For production storage configuration, see our guide on S3 storage for self-hosted Supabase.

Scenario 3: Realtime Websocket Degradation

Symptoms: Websocket connections drop intermittently. Health check passes but clients experience disconnects.

Root cause: The Realtime service uses the BEAM VM (Erlang), which can handle degraded states gracefully. It may report healthy while shedding connections under load.

Solution: Add connection count monitoring:

# Check current websocket connections
curl -s "http://localhost:4000/api/tenants/realtime-dev/stats" \
     -H "Authorization: Bearer ${ANON_KEY}"

Alert if connections drop suddenly or if the connection count exceeds your expected baseline.

Creating a Comprehensive Health Dashboard

For teams managing self-hosted Supabase, a single dashboard showing all service health saves debugging time. Here's a simple approach using a shell script and a status page:

#!/bin/bash
# /usr/local/bin/supabase-status.sh

echo "=== Supabase Health Status ==="
echo "Time: $(date)"
echo ""

# Check each service
services=("db" "kong" "auth" "rest" "realtime" "storage" "studio")

for service in "${services[@]}"; do
    status=$(docker inspect --format='{{.State.Health.Status}}' "supabase-$service" 2>/dev/null || echo "not found")
    
    case $status in
        healthy)   emoji="✓" ;;
        unhealthy) emoji="✗" ;;
        starting)  emoji="⟳" ;;
        *)         emoji="?" ;;
    esac
    
    printf "%-12s %s %s\n" "$service" "$emoji" "$status"
done

echo ""
echo "=== Resource Usage ==="
docker stats --no-stream --format "table {{.Name}}\t{{.CPUPerc}}\t{{.MemUsage}}" | grep supabase

Run this as a cron job and pipe output to a monitoring system or serve it via a simple HTTP endpoint.

Supascale: Automated Health Management

Configuring health checks, monitoring, and auto-recovery for eight services is operational overhead. If you're running multiple self-hosted Supabase projects, this complexity multiplies.

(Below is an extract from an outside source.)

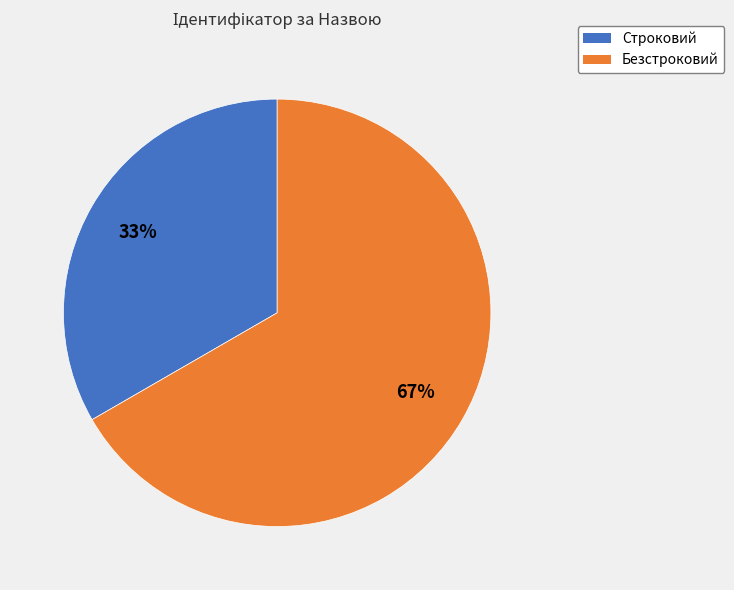

Is Строковий the majority of the pie?

No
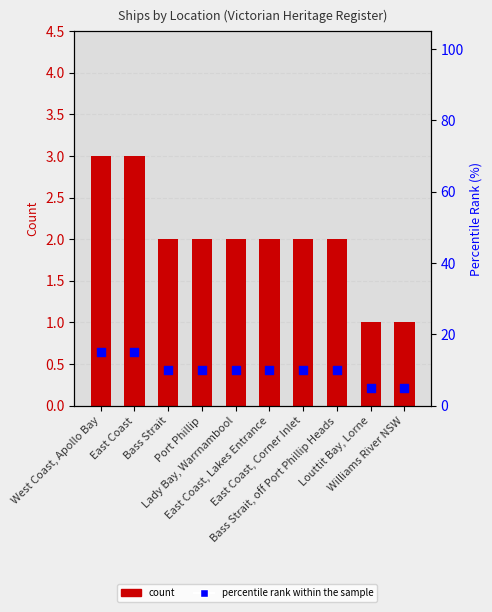

Is the value of percentile rank within sample at East Coast, Corner Inlet greater than the value of count at Port Phillip?

Yes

Supascale handles service health monitoring automatically. The platform monitors all Supabase services, alerts you before issues cause downtime, and provides one-click access to logs when debugging is needed. Combined with automated backups and custom domain management, you get production-grade operations without the DevOps burden.

Summary

Service health monitoring for self-hosted Supabase requires:

  1. Docker health checks for each service with appropriate intervals and retry counts
  2. External uptime monitoring to catch server-level failures
  3. Auto-recovery automation using autoheal, systemd timers, or orchestration tools
  4. Database-specific monitoring beyond simple HTTP checks
  5. Alerting before users notice problems

Start with the default health checks in Docker Compose, add external monitoring for critical endpoints, and implement auto-recovery for unattended operation. For teams who'd rather focus on building than operating, Supascale provides this infrastructure out of the box.